===== Information provided =====

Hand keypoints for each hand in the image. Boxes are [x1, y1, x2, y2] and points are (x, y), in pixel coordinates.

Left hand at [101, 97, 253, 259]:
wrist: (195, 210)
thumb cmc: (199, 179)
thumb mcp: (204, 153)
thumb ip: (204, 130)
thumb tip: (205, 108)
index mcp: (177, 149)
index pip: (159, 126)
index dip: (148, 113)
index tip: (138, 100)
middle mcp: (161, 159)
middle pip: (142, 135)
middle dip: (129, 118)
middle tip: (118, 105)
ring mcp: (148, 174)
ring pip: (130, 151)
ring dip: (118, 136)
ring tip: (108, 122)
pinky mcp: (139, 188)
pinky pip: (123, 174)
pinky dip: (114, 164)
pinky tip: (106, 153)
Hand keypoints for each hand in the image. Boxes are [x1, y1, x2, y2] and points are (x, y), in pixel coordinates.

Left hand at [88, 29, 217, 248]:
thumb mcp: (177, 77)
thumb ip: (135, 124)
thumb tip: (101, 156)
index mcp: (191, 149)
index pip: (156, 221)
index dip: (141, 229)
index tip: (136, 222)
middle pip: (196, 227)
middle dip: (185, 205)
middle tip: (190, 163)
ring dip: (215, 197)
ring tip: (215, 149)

=====

## [What to do]
Give back, verbatim, the lines from the top of the entries above through the line containing "pinky mcp: (139, 188)".

## [Output for this exercise]
Hand keypoints for each hand in the image. Boxes are [x1, y1, x2, y2] and points are (x, y), in pixel coordinates.

Left hand at [101, 97, 253, 259]:
wrist: (195, 210)
thumb cmc: (199, 179)
thumb mcp: (204, 153)
thumb ip: (204, 130)
thumb tip: (205, 108)
index mcp: (177, 149)
index pip: (159, 126)
index dip: (148, 113)
index tip: (138, 100)
middle mcp: (161, 159)
middle pip: (142, 135)
middle dip: (129, 118)
middle tip: (118, 105)
ring mcp: (148, 174)
ring pip: (130, 151)
ring dip: (118, 136)
ring tip: (108, 122)
pinky mcp: (139, 188)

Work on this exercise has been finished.